Let \(X\) be a random variable. If \(\mu\) is the expected value of \(X\), \(\sigma\) is the standard deviation of \(X\), and \(x\) is a value that \(X\) can take, then the \(z\)-score of \(x\) is
\[z=\frac{x-\mu}{\sigma}.\]
This gives a measure of how far the value is with respect to the mean value. If a point has value less than the expected value, the \(z\)-score is negative. If the point has value greater than the expected value, the \(z\)-score is positive.
Coefficient of Variation
While studying the spread of the random variable, we may want to take into account the magnitude of the expected value. The coefficient of variation is the ratio of the standard deviation to the expected value:
\[ CV(X) = \frac{\sigma}{\mu}. \]
The coefficient of variation is a measurement of the amount of deviation in a probability distribution relative to the expected value.

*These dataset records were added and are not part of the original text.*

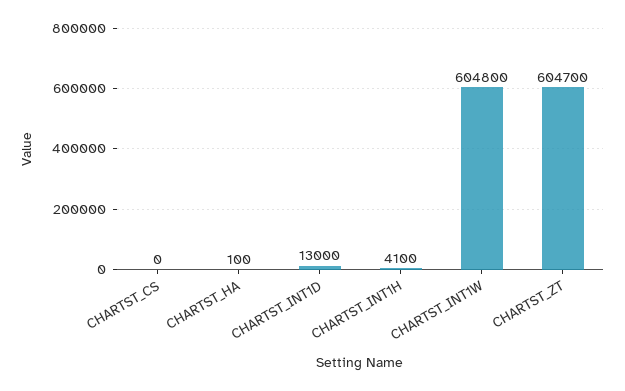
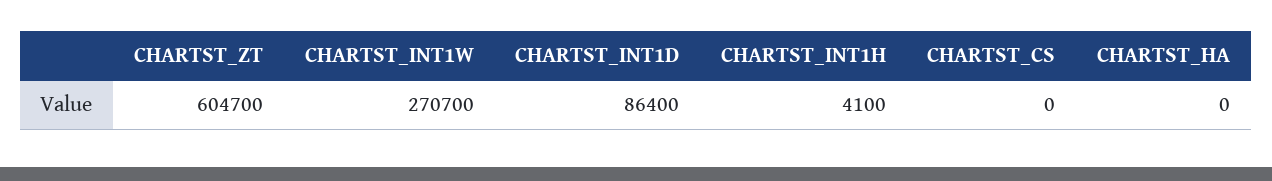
  {
    "CHARTST_CS": 0,
-   "CHARTST_HA": 100,
+   "CHARTST_HA": 0,
-   "CHARTST_INT1D": 13000,
+   "CHARTST_INT1D": 86400,
    "CHARTST_INT1H": 4100,
-   "CHARTST_INT1W": 604800,
+   "CHARTST_INT1W": 270700,
    "CHARTST_ZT": 604700
  }

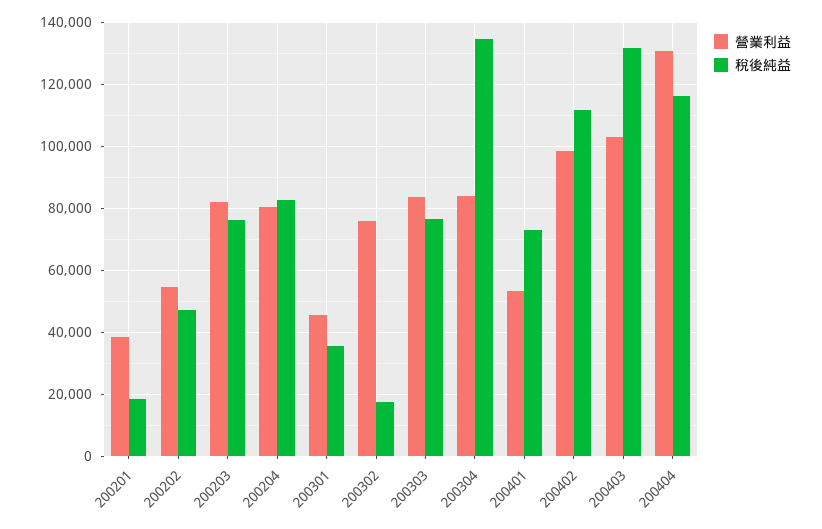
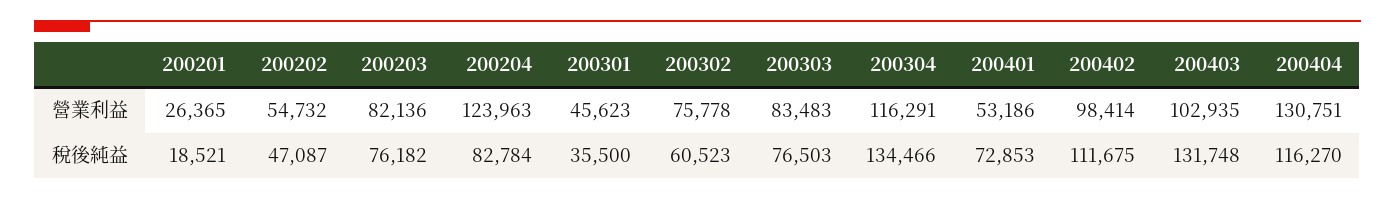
  {
    "營業利益": {
-     "200201": 38000,
+     "200201": 26365,
      "200202": 54732,
      "200203": 82136,
-     "200204": 80000,
+     "200204": 123963,
      "200301": 45623,
      "200302": 75778,
      "200303": 83483,
-     "200304": 84000,
+     "200304": 116291,
      "200401": 53186,
      "200402": 98414,
      "200403": 102935,
      "200404": 130751
    },
    "稅後純益": {
      "200201": 18521,
      "200202": 47087,
      "200203": 76182,
      "200204": 82784,
      "200301": 35500,
-     "200302": 18000,
+     "200302": 60523,
      "200303": 76503,
      "200304": 134466,
      "200401": 72853,
      "200402": 111675,
      "200403": 131748,
      "200404": 116270
    }
  }

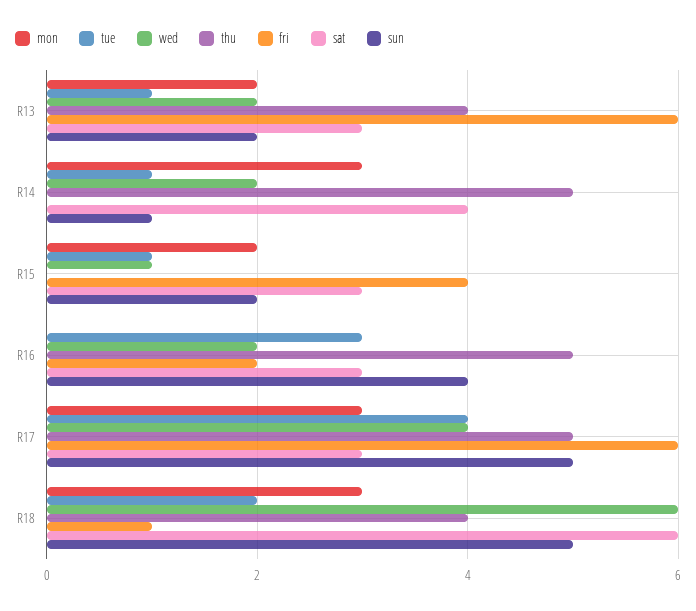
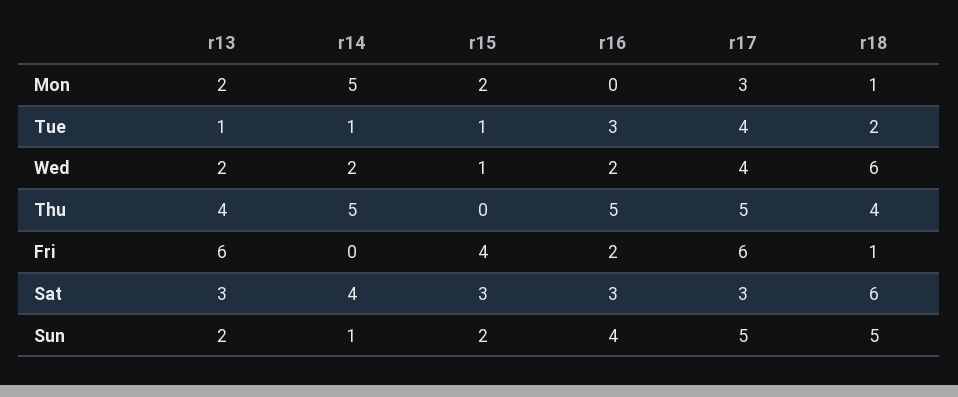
  {
    "mon": {
      "R13": 2,
-     "R14": 3,
+     "R14": 5,
      "R15": 2,
      "R16": 0,
      "R17": 3,
-     "R18": 3
+     "R18": 1
    },
    "tue": {
      "R13": 1,
      "R14": 1,
      "R15": 1,
      "R16": 3,
      "R17": 4,
      "R18": 2
    },
    "wed": {
      "R13": 2,
      "R14": 2,
      "R15": 1,
      "R16": 2,
      "R17": 4,
      "R18": 6
    },
    "thu": {
      "R13": 4,
      "R14": 5,
      "R15": 0,
      "R16": 5,
      "R17": 5,
      "R18": 4
    },
    "fri": {
      "R13": 6,
      "R14": 0,
      "R15": 4,
      "R16": 2,
      "R17": 6,
      "R18": 1
    },
    "sat": {
      "R13": 3,
      "R14": 4,
      "R15": 3,
      "R16": 3,
      "R17": 3,
      "R18": 6
    },
    "sun": {
      "R13": 2,
      "R14": 1,
      "R15": 2,
      "R16": 4,
      "R17": 5,
      "R18": 5
    }
  }

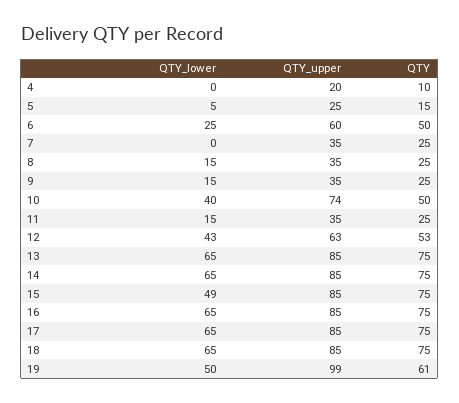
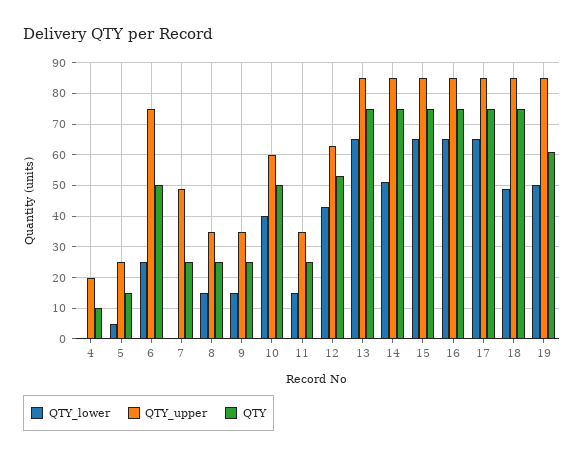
  {
    "QTY_lower": {
      "4": 0,
      "5": 5,
      "6": 25,
      "7": 0,
      "8": 15,
      "9": 15,
      "10": 40,
      "11": 15,
      "12": 43,
      "13": 65,
-     "14": 65,
+     "14": 50,
-     "15": 49,
+     "15": 65,
      "16": 65,
      "17": 65,
-     "18": 65,
+     "18": 50,
      "19": 50
    },
    "QTY_upper": {
      "4": 20,
      "5": 25,
-     "6": 60,
+     "6": 75,
-     "7": 35,
+     "7": 50,
      "8": 35,
      "9": 35,
-     "10": 74,
+     "10": 60,
      "11": 35,
      "12": 63,
      "13": 85,
      "14": 85,
      "15": 85,
      "16": 85,
      "17": 85,
      "18": 85,
-     "19": 99
+     "19": 85
    },
    "QTY": {
      "4": 10,
      "5": 15,
      "6": 50,
      "7": 25,
      "8": 25,
      "9": 25,
      "10": 50,
      "11": 25,
      "12": 53,
      "13": 75,
      "14": 75,
      "15": 75,
      "16": 75,
      "17": 75,
      "18": 75,
      "19": 61
    }
  }

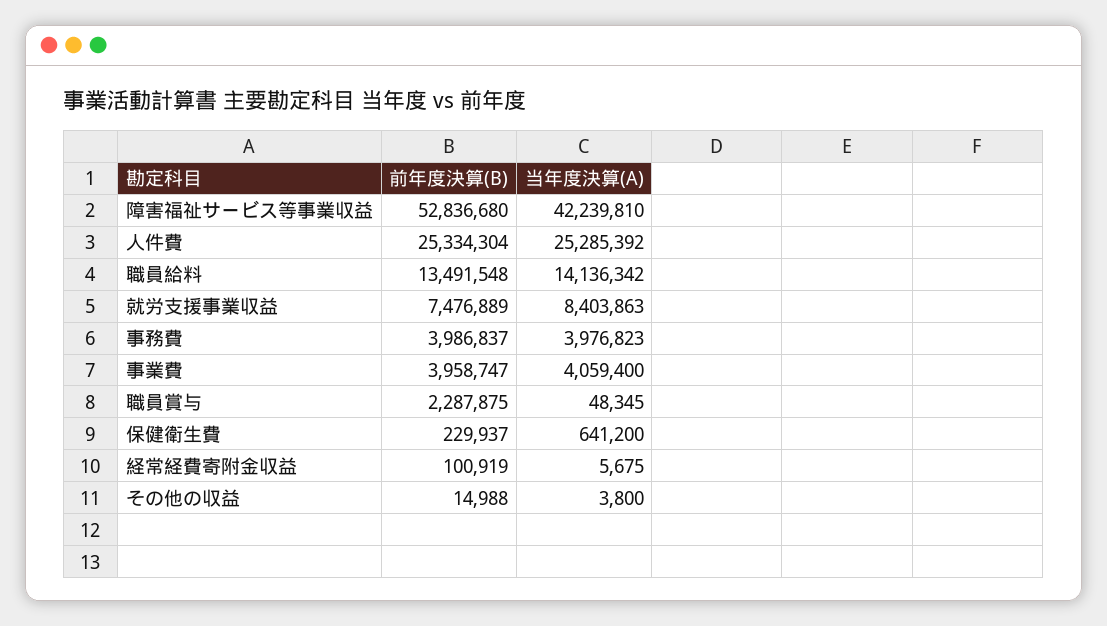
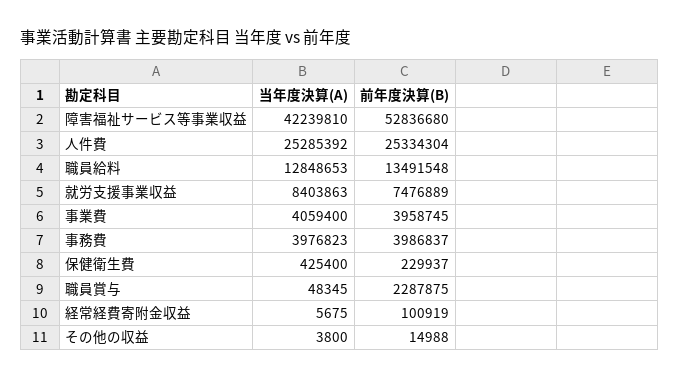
  {
    "前年度決算(B)": {
      "障害福祉サービス等事業収益": 52836680,
      "人件費": 25334304,
      "職員給料": 13491548,
      "就労支援事業収益": 7476889,
      "事務費": 3986837,
-     "事業費": 3958747,
+     "事業費": 3958745,
      "職員賞与": 2287875,
      "保健衛生費": 229937,
      "経常経費寄附金収益": 100919,
      "その他の収益": 14988
    },
    "当年度決算(A)": {
      "障害福祉サービス等事業収益": 42239810,
      "人件費": 25285392,
-     "職員給料": 14136342,
+     "職員給料": 12848653,
      "就労支援事業収益": 8403863,
      "事務費": 3976823,
      "事業費": 4059400,
      "職員賞与": 48345,
-     "保健衛生費": 641200,
+     "保健衛生費": 425400,
      "経常経費寄附金収益": 5675,
      "その他の収益": 3800
    }
  }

Prove Markov's inequality: For any nonnegative random variable \(X\) and positive constant \(a\),
\[P(X \geq a ) \leq \frac{E[X]}{a}.\]
Consider the event \(A = \{ s : X(s) \geq a \} \). Then
\[ \begin{align} E[X] &= \sum_s P(s)X(s) \\ &= \sum_{s \in A} P(s)X(s) + \sum_{s \not\in A} P(s)X(s) \\ & = \sum_{s \in A} P(s)X(s) \\ & \geq \sum_{s \in A} P(s)X(s) \qquad (\text{since } X(s) \geq 0 \text{ for all } s) \\ &\geq a \sum_{s \in A} P(s) \qquad (\text{since } X(s) \geq a \text{ for all } s \in A) \\ &= a P(A). \end{align}\]
Therefore, \(E[X] \geq a P( X \geq a) \), implying \( P( X \geq a) \leq \frac{E[X]}{a}.\) \(_\square\)
We now consider bounds for a general random variable (not necessarily nonnegative).
Prove Chebyshev's inequality: For a random variable \(X\) with mean \(\mu\) and standard deviation \(\sigma\) and for any positive constant \(a,\)
\[ P \big( \lvert X - \mu \rvert \geq a \sigma \big) \leq \frac{1}{a^2}.\]
Consider the random variable \( (X - \mu)^2\). This is a nonnegative random variable, so we can apply Markov's inequality to obtain
\[ \begin{align} P\big( (X - \mu) \geq a \sigma \big) &= P\big( (X - \mu)^2 \geq a^2 \sigma^2\big) \\\\ &\leq \frac{E\big[ (X - \mu)^2\big] }{a^2 \sigma^2} \\\\ &= \frac{\sigma^2 }{a^2 \sigma^2}\\\\ &= \frac{1}{a^2}. \end{align} \]
Therefore,
\[ P \big( \lvert X - \mu \rvert \geq a \sigma \big) \leq \frac{1}{a^2}.\ _\square\]
Example Problems
In annual check-up, a standard fasting blood sugar level has a normal range of 75 to 115 mg/dL, claimed to cover approximately 95% of the world's population.
What is the cut-point integer value of high sugar level \(\big(\)beyond \(99^\text{th}\) percentile\(\big)\) in an individual? (You don't have to be a doctor to diagnose diabetes.)